Hulp is broodnodig
Voedselbank Limburg strijdt al kwarteeuw tegen honger en voedselverspilling en zamelt overschotten in bij warenhuizen
Vrijdag viert de Voedselbank Limburg haar 25-jarige bestaan met een academische zitting in haar opslag- en kantoorruimtes in Kuringen. De organisatie zamelt er sinds 1993 overschotten in van voedingswaren en stelt die dan gratis ter beschikking van erkende caritatieve verenigingen die ze op hun beurt bezorgen aan minderbedeelden. „Vieren geeft in deze context weliswaar een dubbel gevoel”, zegt communicatieverantwoordelijke Jan Vanbrabant. „Enerzijds zijn we blij dat we kunnen helpen en daar hoort beslist een welgemeende dankjewel aan onze vrijwilligers bij.
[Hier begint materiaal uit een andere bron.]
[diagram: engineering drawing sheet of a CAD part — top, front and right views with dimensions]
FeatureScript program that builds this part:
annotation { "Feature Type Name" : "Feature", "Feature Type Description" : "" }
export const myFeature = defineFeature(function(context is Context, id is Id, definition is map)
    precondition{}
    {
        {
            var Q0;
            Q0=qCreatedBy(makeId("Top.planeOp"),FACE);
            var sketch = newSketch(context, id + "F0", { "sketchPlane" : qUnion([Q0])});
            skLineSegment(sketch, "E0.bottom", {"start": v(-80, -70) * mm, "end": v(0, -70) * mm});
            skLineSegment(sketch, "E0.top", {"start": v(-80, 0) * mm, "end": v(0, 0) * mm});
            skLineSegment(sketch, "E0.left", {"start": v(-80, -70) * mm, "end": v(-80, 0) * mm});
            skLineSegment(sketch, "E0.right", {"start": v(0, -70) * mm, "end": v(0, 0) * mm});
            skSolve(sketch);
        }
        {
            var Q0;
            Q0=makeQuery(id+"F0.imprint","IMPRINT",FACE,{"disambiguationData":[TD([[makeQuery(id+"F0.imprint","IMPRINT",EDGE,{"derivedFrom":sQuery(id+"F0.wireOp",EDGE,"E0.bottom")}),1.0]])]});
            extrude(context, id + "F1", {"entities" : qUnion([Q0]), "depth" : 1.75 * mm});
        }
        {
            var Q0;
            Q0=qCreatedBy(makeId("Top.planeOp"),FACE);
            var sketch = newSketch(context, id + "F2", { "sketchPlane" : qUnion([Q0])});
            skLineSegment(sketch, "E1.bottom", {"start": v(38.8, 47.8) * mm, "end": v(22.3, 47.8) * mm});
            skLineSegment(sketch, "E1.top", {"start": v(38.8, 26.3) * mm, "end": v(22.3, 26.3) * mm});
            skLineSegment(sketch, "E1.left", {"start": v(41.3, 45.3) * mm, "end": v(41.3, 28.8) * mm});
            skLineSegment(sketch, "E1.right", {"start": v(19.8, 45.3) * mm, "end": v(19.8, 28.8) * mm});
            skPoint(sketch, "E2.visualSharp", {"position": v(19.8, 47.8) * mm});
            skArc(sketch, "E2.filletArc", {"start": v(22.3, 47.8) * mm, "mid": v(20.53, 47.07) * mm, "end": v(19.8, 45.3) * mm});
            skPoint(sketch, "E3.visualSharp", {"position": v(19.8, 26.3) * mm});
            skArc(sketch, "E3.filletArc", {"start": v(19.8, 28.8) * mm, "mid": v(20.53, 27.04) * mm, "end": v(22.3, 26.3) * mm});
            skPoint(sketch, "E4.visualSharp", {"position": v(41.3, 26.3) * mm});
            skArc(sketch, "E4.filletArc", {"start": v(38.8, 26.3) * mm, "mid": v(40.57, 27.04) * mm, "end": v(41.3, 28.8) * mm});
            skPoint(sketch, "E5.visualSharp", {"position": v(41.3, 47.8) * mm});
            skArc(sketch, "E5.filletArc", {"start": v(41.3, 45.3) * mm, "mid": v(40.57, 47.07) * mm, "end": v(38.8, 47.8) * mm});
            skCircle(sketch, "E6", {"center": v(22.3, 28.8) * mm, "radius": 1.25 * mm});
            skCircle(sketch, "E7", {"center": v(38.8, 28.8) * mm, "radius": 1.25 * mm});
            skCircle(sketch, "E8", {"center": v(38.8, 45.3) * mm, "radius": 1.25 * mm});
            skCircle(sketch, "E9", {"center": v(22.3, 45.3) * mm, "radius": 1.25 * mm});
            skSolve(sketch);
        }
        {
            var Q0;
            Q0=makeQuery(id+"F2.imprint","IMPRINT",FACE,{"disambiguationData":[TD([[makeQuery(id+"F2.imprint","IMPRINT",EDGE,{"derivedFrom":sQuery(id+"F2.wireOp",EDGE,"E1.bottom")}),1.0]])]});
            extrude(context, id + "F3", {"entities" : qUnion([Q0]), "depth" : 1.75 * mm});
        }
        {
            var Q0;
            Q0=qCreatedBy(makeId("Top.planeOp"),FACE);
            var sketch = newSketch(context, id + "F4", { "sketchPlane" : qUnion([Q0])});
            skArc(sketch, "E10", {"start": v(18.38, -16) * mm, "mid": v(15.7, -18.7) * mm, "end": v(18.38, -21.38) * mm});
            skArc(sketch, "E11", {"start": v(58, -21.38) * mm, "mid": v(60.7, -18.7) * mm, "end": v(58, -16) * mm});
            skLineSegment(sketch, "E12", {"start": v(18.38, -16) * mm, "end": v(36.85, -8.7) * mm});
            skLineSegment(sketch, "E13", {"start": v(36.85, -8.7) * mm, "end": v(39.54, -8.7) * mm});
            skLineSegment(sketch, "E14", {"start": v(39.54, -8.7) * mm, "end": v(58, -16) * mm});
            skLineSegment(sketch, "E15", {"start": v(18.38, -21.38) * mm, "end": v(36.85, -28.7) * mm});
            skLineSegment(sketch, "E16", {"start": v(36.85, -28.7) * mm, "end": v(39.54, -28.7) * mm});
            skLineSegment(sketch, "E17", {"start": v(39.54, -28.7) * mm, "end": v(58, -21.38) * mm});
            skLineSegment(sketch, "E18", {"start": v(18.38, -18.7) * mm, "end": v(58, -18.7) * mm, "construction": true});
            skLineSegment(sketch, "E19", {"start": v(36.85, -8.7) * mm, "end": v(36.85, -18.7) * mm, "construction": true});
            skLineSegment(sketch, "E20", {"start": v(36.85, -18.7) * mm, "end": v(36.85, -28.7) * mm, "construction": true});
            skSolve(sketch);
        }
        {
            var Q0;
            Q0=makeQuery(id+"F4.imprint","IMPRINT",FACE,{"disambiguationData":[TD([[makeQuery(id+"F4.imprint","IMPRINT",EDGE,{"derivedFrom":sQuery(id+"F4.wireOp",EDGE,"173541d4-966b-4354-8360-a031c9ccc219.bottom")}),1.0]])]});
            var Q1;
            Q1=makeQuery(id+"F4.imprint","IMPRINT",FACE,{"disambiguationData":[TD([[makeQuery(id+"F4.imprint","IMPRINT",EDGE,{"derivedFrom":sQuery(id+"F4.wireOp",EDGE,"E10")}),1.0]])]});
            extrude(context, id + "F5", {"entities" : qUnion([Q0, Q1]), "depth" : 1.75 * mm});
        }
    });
Anderzijds zou onze organisatie eigenlijk niet mogen bestaan, maar helaas, het aantal behoeftigen neemt elk jaar toe.”
In België moeten één op de zeven mensen rondkomen met een inkomen dat onder de Europese armoedegrens ligt. In een welvarend land zoals België hebben bijna 300.000 mensen voedselhulp nodig. In 2017 hielpen de Voedselbanken 157.151 minderbedeelden, van wie 11.254 Limburgers.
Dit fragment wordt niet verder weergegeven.